Saturday, December 24, 2016

Tuning In

I thought I'd never again write about television, as I don't watch much of it these days, but I have been watching a couple of shows during the 2016-17 season, and I have a few things to say about them, plus a couple of others, on this Christmas Eve.  I would have gotten to it sooner, but the election (which is finally over) kept getting in the way. 
Perhaps the brightest and most endearing new show of the 2106-17 season is "This Is Us," an NBC drama about an extended family.  In case you haven't been hiding under a rock lately, "This Is Us" follows a young white couple, Jack and Rebecca Pearson, two fraternal twins named Kevin and Kate, and a black man named Randall, who was adopted by a family after being abandoned in a firehouse by his birth father.   Everyone knows the twist by now: Jack and Rebecca are the parents of the twins and the adoptee, and flashbacks reveal how they grew up, with Kevin becoming a television actor, Kate dealing with a weight problem (and finding a boyfriend, Toby, who's also dealing with a weight problem) and Randall becoming a New York trader and living in a posh neighborhood in northern New Jersey.  We see how the family members love each other and deal with crises and moments of truth, like when Randall finds his biological father, and other plot twists you don't see coming that seem to leap out of nowhere.
One unresolved plot twist so far: Jack turns out to have died many years ago, but we don't know when he died or what he died of.  We only know that Kate keeps his ashes in her apartment.
I have to give a shout-out to Mandy Moore, who plays Rebecca, the family matriarch.  People who remember her as a teen pop singer at the turn of the millennium already know that she was one of the few teenage stars of the time who had genuine singing talent, and they probably knew she could act as well, but in "This is Us," she gives some heartwarming and winning performances that demonstrate just how much she's matured the sixteen years since she turned sixteen.  (Yes, Mandy Moore is 32 now.  Doesn't that make you feel old?)
Is  "This Is Us" the new "Parenthood"?  Not really - for one thing, it's darker and more unsettling than Jason Katims' much-missed show about the Braverman clan - but it's definitely a satisfying and even spellbinding series, always ready to surprise you once you think you have it figured out.

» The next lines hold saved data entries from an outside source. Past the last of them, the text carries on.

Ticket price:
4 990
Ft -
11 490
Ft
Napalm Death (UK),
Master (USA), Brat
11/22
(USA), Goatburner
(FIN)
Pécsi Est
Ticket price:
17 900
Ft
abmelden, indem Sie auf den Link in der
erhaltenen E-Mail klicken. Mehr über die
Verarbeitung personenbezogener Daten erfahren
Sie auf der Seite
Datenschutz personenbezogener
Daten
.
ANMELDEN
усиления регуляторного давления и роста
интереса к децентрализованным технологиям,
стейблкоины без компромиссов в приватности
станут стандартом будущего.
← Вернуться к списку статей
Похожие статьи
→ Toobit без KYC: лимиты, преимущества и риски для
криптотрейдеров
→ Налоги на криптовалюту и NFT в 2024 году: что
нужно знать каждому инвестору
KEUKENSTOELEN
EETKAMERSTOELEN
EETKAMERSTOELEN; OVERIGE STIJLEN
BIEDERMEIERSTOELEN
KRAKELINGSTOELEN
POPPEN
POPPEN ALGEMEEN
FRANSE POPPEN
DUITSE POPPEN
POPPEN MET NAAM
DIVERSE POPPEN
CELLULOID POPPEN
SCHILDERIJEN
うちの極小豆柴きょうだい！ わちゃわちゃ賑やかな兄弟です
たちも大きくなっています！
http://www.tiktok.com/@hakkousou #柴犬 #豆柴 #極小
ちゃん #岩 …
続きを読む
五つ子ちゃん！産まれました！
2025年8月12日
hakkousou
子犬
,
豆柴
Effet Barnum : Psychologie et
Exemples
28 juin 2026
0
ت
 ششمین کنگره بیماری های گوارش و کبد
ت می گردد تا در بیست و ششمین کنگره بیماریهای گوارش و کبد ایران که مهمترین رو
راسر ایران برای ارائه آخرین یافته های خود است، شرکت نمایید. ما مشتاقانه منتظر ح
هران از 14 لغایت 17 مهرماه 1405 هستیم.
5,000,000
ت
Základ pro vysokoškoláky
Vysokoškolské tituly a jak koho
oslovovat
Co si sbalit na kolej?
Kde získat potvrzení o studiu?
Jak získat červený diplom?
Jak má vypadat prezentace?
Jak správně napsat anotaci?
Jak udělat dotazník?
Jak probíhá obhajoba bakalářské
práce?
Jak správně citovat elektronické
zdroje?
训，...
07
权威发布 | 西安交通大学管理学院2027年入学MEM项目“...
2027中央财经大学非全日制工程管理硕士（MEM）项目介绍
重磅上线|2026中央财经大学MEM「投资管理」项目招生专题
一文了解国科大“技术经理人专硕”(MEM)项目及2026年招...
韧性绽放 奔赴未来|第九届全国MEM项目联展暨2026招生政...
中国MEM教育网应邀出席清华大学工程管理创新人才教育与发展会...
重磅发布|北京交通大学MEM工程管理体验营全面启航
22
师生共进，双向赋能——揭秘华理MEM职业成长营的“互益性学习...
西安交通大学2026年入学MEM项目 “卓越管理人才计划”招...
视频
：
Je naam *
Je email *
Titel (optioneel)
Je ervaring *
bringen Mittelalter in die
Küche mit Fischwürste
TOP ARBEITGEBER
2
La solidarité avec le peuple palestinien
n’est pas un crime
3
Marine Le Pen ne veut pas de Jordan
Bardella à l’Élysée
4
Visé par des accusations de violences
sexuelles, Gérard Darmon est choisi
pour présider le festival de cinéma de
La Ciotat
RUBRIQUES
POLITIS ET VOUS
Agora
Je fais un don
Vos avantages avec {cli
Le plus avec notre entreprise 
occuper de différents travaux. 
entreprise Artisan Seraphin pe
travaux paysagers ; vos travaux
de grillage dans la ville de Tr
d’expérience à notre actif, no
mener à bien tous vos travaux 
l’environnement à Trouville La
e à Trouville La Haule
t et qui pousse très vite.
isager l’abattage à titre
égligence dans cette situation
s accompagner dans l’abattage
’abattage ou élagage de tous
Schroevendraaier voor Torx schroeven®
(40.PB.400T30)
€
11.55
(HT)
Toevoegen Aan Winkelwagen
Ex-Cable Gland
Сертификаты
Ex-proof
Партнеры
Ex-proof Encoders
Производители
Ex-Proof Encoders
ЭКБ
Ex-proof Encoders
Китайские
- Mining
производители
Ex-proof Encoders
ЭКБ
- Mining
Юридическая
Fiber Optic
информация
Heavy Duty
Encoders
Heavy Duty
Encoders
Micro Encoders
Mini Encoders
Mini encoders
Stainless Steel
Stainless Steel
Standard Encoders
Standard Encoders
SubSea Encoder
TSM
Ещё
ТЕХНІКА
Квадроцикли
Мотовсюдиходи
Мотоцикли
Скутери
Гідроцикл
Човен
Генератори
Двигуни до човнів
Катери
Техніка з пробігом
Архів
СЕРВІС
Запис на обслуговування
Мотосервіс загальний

One show I wish I had time for - I don't have time for it because I'm writing this blog - is ABC's "Designated Survivor," starring Kiefer Sutherland as a low-level Cabinet secretary in Washington  who suddenly becomes President of the United States, when his predecessor and the rest of the Cabinet are killed in a terrorist attack during the State of the Union address.  My mother likes it.  I'll have to binge-watch it through On Demand in the near future.  One ABC show I could do without is "Speechless," about a nutty mom whose life revolves around accommodating her children and especially her older son, who suffers from cerebral palsy and needs a typewriter keyboard to communicate.  Minnie Driver plays the mom, and she somehow fails at being a sympathetic character; moreover, she seems to be re-creating her hovering-mother persona from her role in "About a Boy" (a much better show, but Nielsen families decided otherwise) to the point of phoning it in.  And this is Minnie Driver - probably one of the best British actresses of her generation - that we're talking about.
And old ABC favorites?  I'm still a fan of "The Middle," but "Modern Family" got so tiresome and predictable,  I just stopped watching.  I haven't been compelled to catch up on it.  I have a job that requires me to periodically work on Wednesday nights, so I miss "Modern Family" a lot anyway, but when I have the opportunity to see it on On Demand, I just can't be bothered.  Both "The Middle" and "Modern Family" are both about family units that get into unenviable situations, but you sympathize with the Hecks on the former show because they're lower-middle-class Midwesterners without many prospects.  The Pritchetts and the Dunphys on the latter show are upper-middle-class elitist Southern Californians who exhibit all the smugness that applies, and it's hard to laugh when they get into trouble when you know they still live well in the end.  
Or to explain it in a political way, the Pritchetts and the Dunphys behave like centrist Democrats, while the Hecks are blue-collar populists.  And we all know who won that battle.